The rally on Wednesday happened “for no good reason,” Dolev said. 

Analysis of the average daily volume on Coinbase’s network — some $1.8 billion— revealed little substantial change from July levels, Dolev added. There was no substantial or sharp change to challenge the “crypto winter” narrative that the digital asset space is in a prolonged slump.

Daily volumes are key to Coinbase fundamentals because the company largely makes money for trading fees it charges customers, and a slowdown in trading volume this year has exacerbated pressures on the stock.

Thursday’s continuation of the ride higher makes sense but just by a little more. There was some news to spur a spike in the shares.

Asset management giant BlackRock (BLK) and Coinbase are partnering to make crypto services available to mutual institutional investor clients, covering trading, prime brokerage, and custody solutions, initially for Bitcoin.

It’s good news, but not a huge deal. While the partnership is an endorsement of the exchange by one of Wall Street’s most influential players, it does not represent incremental revenue, since services will only be available to existing Coinbase clients.

“Fundamentally, nothing really changed,” Dolev said.

That leaves technical factors in the market that would be driving the shares higher. Enter the short squeeze.

Short positions are bets that a stock will fall and involve investors borrowing shares and selling them with the intention of buying the stock back at a lower price. But this strategy can backfire dramatically if the stock moves up, not down. Traders with short positions may have to “cover their shorts,” which involves buying back the stock at an unfavorably high price, taking a loss on their bets and adding buying pressure into an already upward-trending market.

En masse, this phenomenon can create what is known as a “short squeeze,” which is when a significant volume of short-covering drives the share price relentlessly higher. Short squeezes played an influential role in the “meme stock” frenzy of early 2021, when stocks like GameStop (GME) and AMC ( AMC
) made wild intraday moves and notched triple-digit gains in days.

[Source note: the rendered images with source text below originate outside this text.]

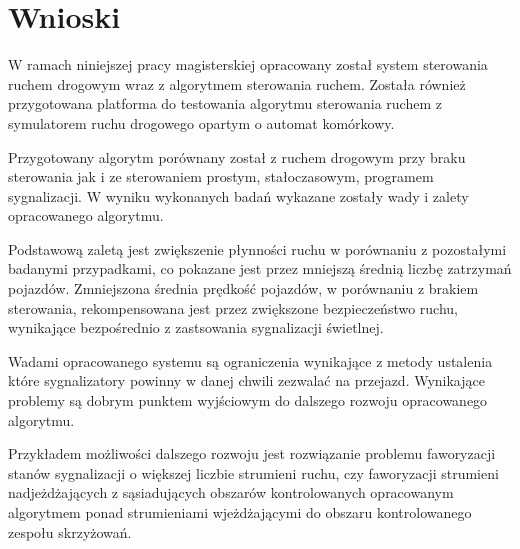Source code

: \chapter{Wnioski}
W ramach niniejszej pracy magisterskiej opracowany został system sterowania ruchem drogowym wraz z algorytmem sterowania ruchem. Została również przygotowana platforma do testowania algorytmu sterowania ruchem z symulatorem ruchu drogowego opartym o automat komórkowy.

Przygotowany algorytm porównany został z ruchem drogowym przy braku sterowania jak i ze sterowaniem prostym, stałoczasowym, programem sygnalizacji. W wyniku wykonanych badań wykazane zostały wady i zalety opracowanego algorytmu.

Podstawową zaletą jest zwiększenie płynności ruchu w porównaniu z pozostałymi badanymi przypadkami, co pokazane jest przez mniejszą średnią liczbę zatrzymań pojazdów. Zmniejszona średnia prędkość pojazdów, w porównaniu z brakiem sterowania, rekompensowana jest przez zwiększone bezpieczeństwo ruchu, wynikające bezpośrednio z zastsowania sygnalizacji świetlnej.

Wadami opracowanego systemu są ograniczenia wynikające z metody ustalenia które sygnalizatory powinny w danej chwili zezwalać na przejazd. Wynikające problemy są dobrym punktem wyjściowym do dalszego rozwoju opracowanego algorytmu.

Przykładem możliwości dalszego rozwoju jest rozwiązanie problemu faworyzacji stanów sygnalizacji o większej liczbie strumieni ruchu, czy faworyzacji strumieni nadjeżdżających z sąsiadujących obszarów kontrolowanych opracowanym algorytmem ponad strumieniami wjeżdżającymi do obszaru kontrolowanego zespołu skrzyżowań.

Coinbase stock remains down more than 60% so far this year even after the recent rally, and may have been an attractive target for short-sellers. Indeed, 24% of Coinbase’s shares have been sold short, which is much, much higher than is typical, according to Mizuho, which cited the latest Bloomberg data.

“I think what happened is there’s been a lot of people on the buy side who are betting against the stock — are short it,” Dolev said. “When there’s a shiny headline like this, it creates a very significant short squeeze, especially in this kind of environment. So that explains the move today.”